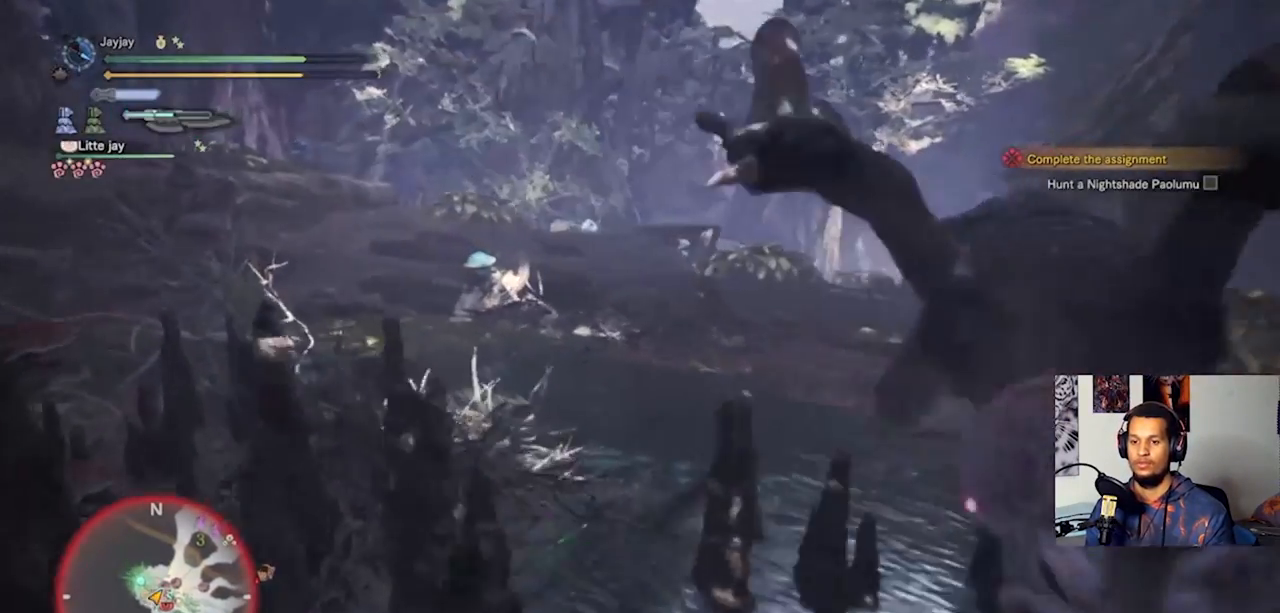
{"buttons": ["SQUARE"], "left_stick": "up", "right_stick": "center", "events": [[100, "SQUARE", "up"], [167, "SQUARE", "down"], [267, "SQUARE", "up"], [333, "SQUARE", "down"], [433, "SQUARE", "up"], [500, "SQUARE", "down"]]}
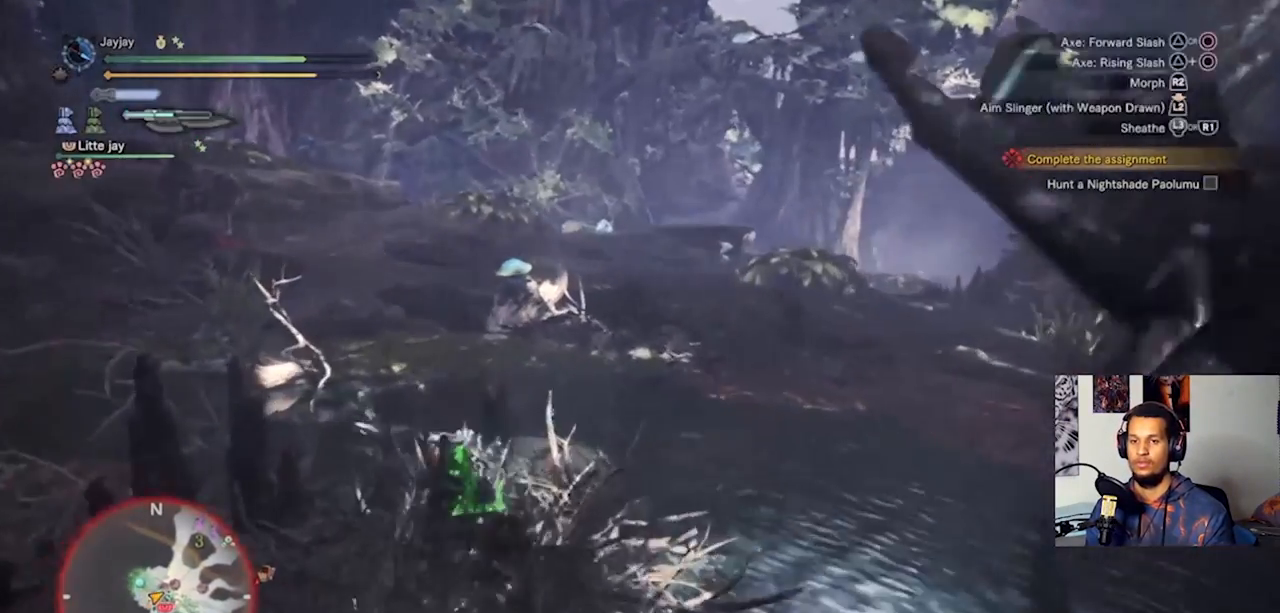
{"buttons": [], "left_stick": "up-left", "right_stick": "right", "events": [[67, "SQUARE", "up"], [167, "SQUARE", "down"], [233, "SQUARE", "up"], [433, "left_stick", "up-left"], [433, "right_stick", "right"]]}
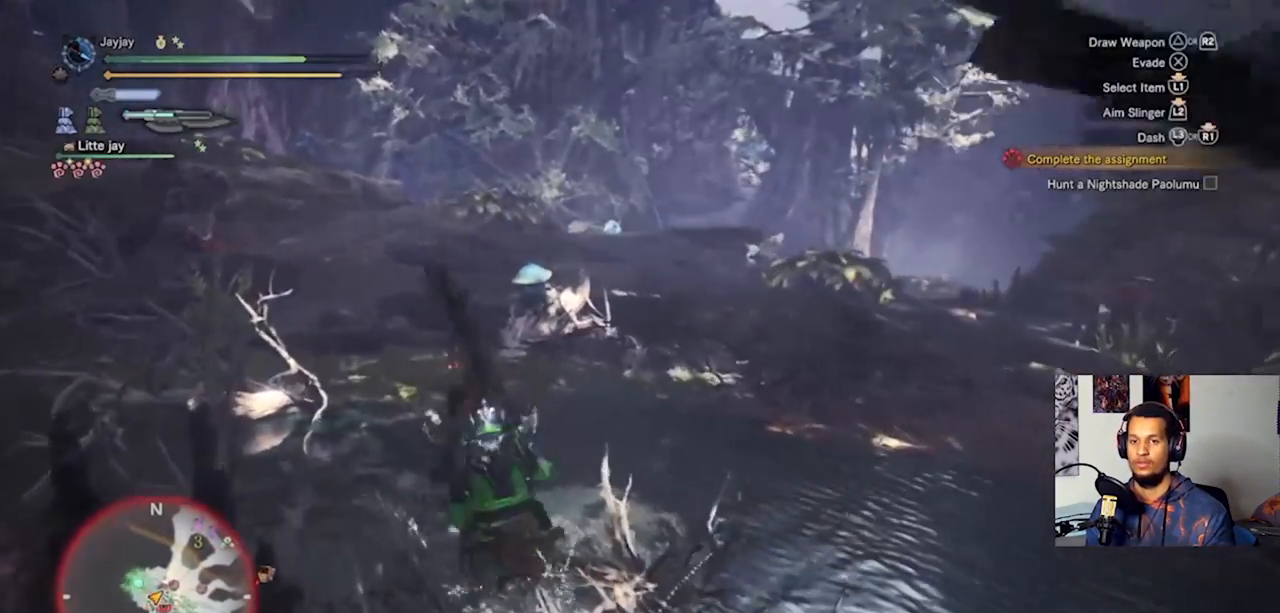
{"buttons": [], "left_stick": "up-left", "right_stick": "right", "events": [[233, "left_stick", "left"], [467, "left_stick", "up-left"]]}
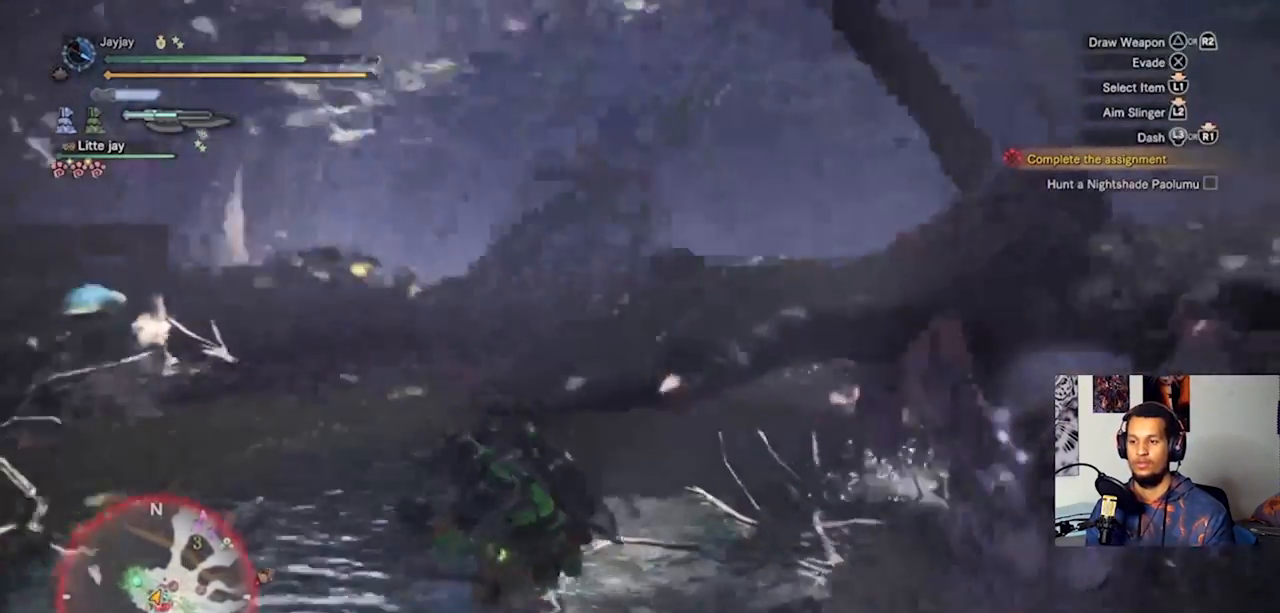
{"buttons": [], "left_stick": "up-left", "right_stick": "right", "events": [[33, "L3", "down"], [167, "right_stick", "center"], [333, "L3", "up"], [367, "right_stick", "right"]]}
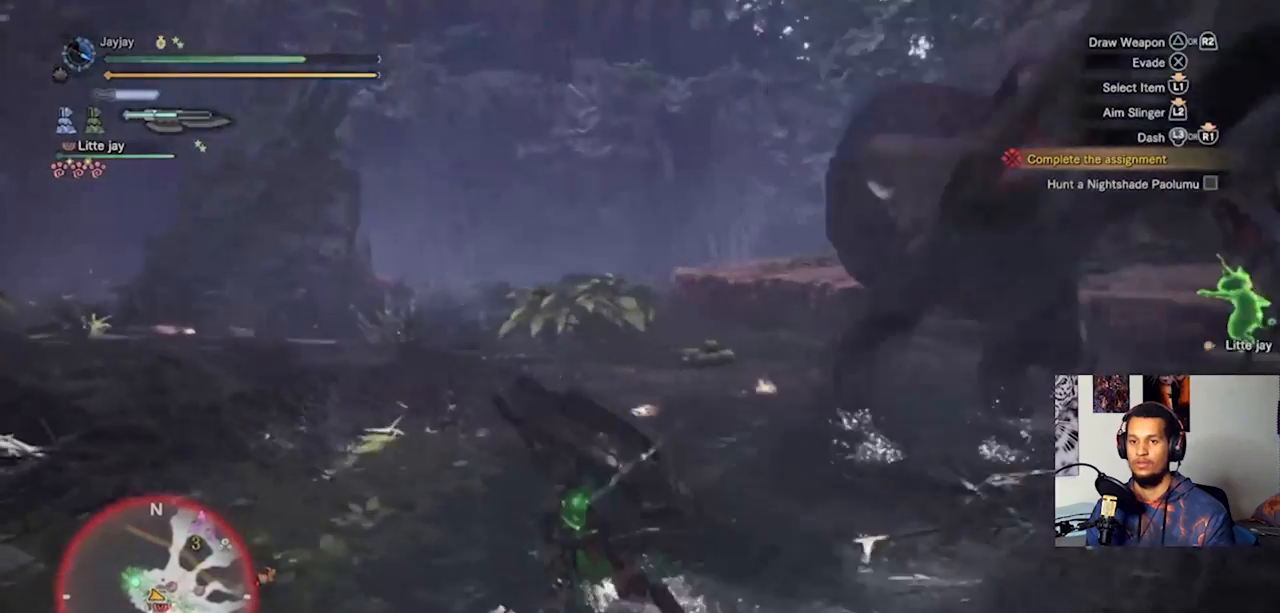
{"buttons": ["L1"], "left_stick": "down-left", "right_stick": "center", "events": [[167, "left_stick", "left"], [333, "left_stick", "down-left"], [400, "right_stick", "center"], [433, "L1", "down"]]}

━━━

* [ASSIGNED TASK]:
With the pictures left out, write out all of the data exactly.

* [OUTPUT FOR THIS EXERCISE]:
{"buttons": ["SQUARE"], "left_stick": "up", "right_stick": "center", "events": [[100, "SQUARE", "up"], [167, "SQUARE", "down"], [267, "SQUARE", "up"], [333, "SQUARE", "down"], [433, "SQUARE", "up"], [500, "SQUARE", "down"]]}
{"buttons": [], "left_stick": "up-left", "right_stick": "right", "events": [[67, "SQUARE", "up"], [167, "SQUARE", "down"], [233, "SQUARE", "up"], [433, "left_stick", "up-left"], [433, "right_stick", "right"]]}
{"buttons": [], "left_stick": "up-left", "right_stick": "right", "events": [[233, "left_stick", "left"], [467, "left_stick", "up-left"]]}
{"buttons": [], "left_stick": "up-left", "right_stick": "right", "events": [[33, "L3", "down"], [167, "right_stick", "center"], [333, "L3", "up"], [367, "right_stick", "right"]]}
{"buttons": ["L1"], "left_stick": "down-left", "right_stick": "center", "events": [[167, "left_stick", "left"], [333, "left_stick", "down-left"], [400, "right_stick", "center"], [433, "L1", "down"]]}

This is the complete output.